Multifamily (apartments)

- High demand asset class

- Millennials not buying, renting instead

- Ability to grow rents year over year growth

- Properties across the spectrum, class A through C Higher tenant credit risk and generally only one year lease term

- Value-add component is important.

Demand for multifamily housing has skyrocketed in recent years as Millennials often opt to rent instead of buy. Investors looking to enter the asset class should be wary of overpriced properties. Paying a premium for a class A property in a primary market can make a profitable sale difficult to achieve. Investors may be better served buying a class B property in a growing secondary market. Capital improvements and rent growth can lead to an increase in property value, and thus a profitable sale. 

Medical Office (often adjacent to major hospitals)

- Largest generation entering retirement

- Average life expectancy increasing

- Healthcare is a very high demand sector

- Strong tenants, long-term leases.

With the Baby Boomers entering retirement, demographics strongly support healthcare. Properties located next to a medical center are often more stable, and multiple tenants can provide credit diversity. Leases are usually long term, with minimal annual increases. Sunbelt locales can be particularly attractive.

• Self Storage

- Non-cyclical sector has seen growth, even during recessionary years

- Ability to raise rents on sometimes a monthly basis

- Low operating cost

- Numerous mom/pop owned facilities that could be managed more efficiently provide attractive acquisition opportunities.

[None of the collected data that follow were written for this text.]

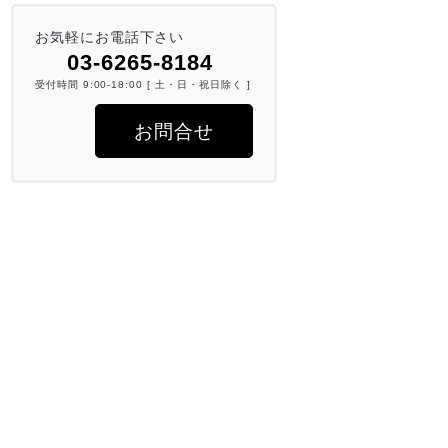
お気軽にお電話下さい
03-6265-8184
受付時間 9:00-18:00 [ 土・日・祝日除く ]
お問合せ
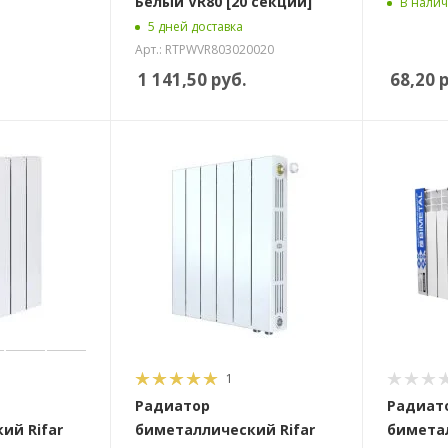
Белый VR80 [20 секций]
В нали
5 дней доставка
Арт.: RTPWVR803020020
1 141,50
руб.
68,20
р
1
Радиатор
Радиат
ий Rifar
биметаллический Rifar
бимета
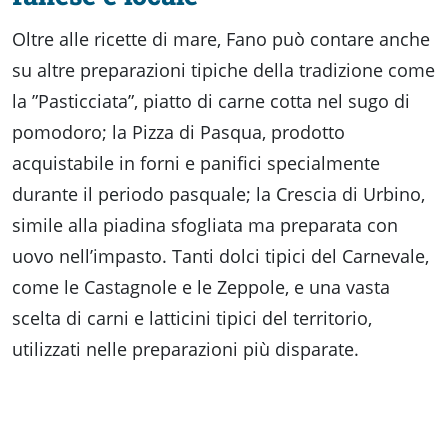
Oltre alle ricette di mare, Fano può contare anche
su altre preparazioni tipiche della tradizione come
la ”Pasticciata”, piatto di carne cotta nel sugo di
pomodoro; la Pizza di Pasqua, prodotto
acquistabile in forni e panifici specialmente
durante il periodo pasquale; la Crescia di Urbino,
simile alla piadina sfogliata ma preparata con
uovo nell’impasto. Tanti dolci tipici del Carnevale,
come le Castagnole e le Zeppole, e una vasta
scelta di carni e latticini tipici del territorio,
utilizzati nelle preparazioni più disparate.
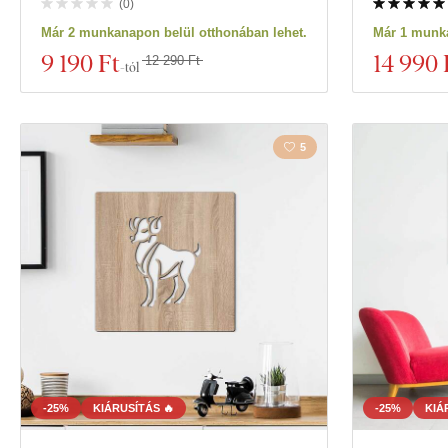
(
0
)
Már 2 munkanapon belül otthonában lehet.
Már 1 munka
9 190 Ft
14 990 
12 290 Ft
-tól
5
-25%
KIÁRUSÍTÁS 🔥
-25%
KIÁ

As America’s love of stuff continues unabated this sector has proven not only to be resilient, but continues to grow and garner investor attention. Upside potential may be stressed because prices are being bid up as more dollars pursue this asset class.

• Retail

- Perhaps the most traditional sector

- Long-term NNN leases

- Investment Grade Tenants (Walgreens, Advanced Auto, Sherwin Williams)

- Geographically diverse portfolios available.

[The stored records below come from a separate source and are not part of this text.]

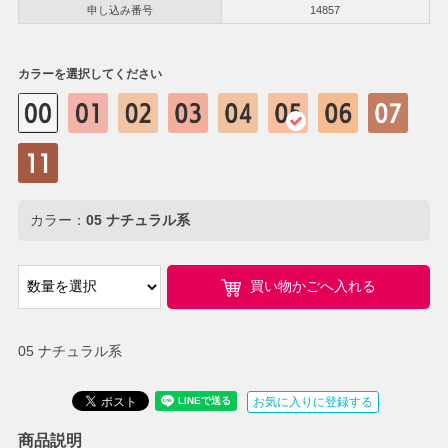
申し込み番号
14857
カラーを選択してください
カラー：
05 ナチュラル系
買い物かごへ入れる
05 ナチュラル系
お気に入りに登録する
商品説明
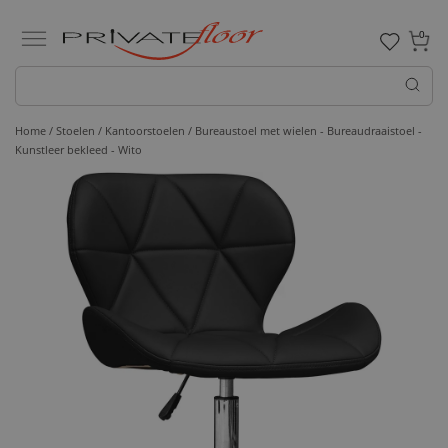
0
Home /
Stoelen /
Kantoorstoelen
/ Bureaustoel met wielen - Bureaudraaistoel -
Kunstleer bekleed - Wito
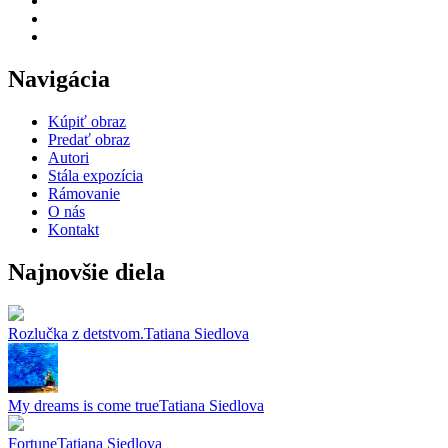
Navigácia
Kúpiť obraz
Predať obraz
Autori
Stála expozícia
Rámovanie
O nás
Kontakt
Najnovšie diela
Rozlučka z detstvom.
Tatiana Siedlova
My dreams is come true
Tatiana Siedlova
Fortune
Tatiana Siedlova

Brick-and-mortar retail is in flux, as online shopping has begun to challenge traditional retail norms. We prefer well-situated grocery anchored centers with adjacent local space that may include dry cleaners, pizza shops, hair salons and other service related businesses. 

Real estate is no longer solely a local proposition. Value hunters commonly look regionally or nationally to obtain more favorable metrics, often with a professional property management company in place allowing for a more turnkey approach to investing. For more than 30 years we have been helping investors find real estate solutions that make sense. Offices in Maine, Pennsylvania, and Florida. Properties located in promising, stable, and growing markets nationally.

Gregory Hill is managing partner of Prime Property Advisors, Saco, ME.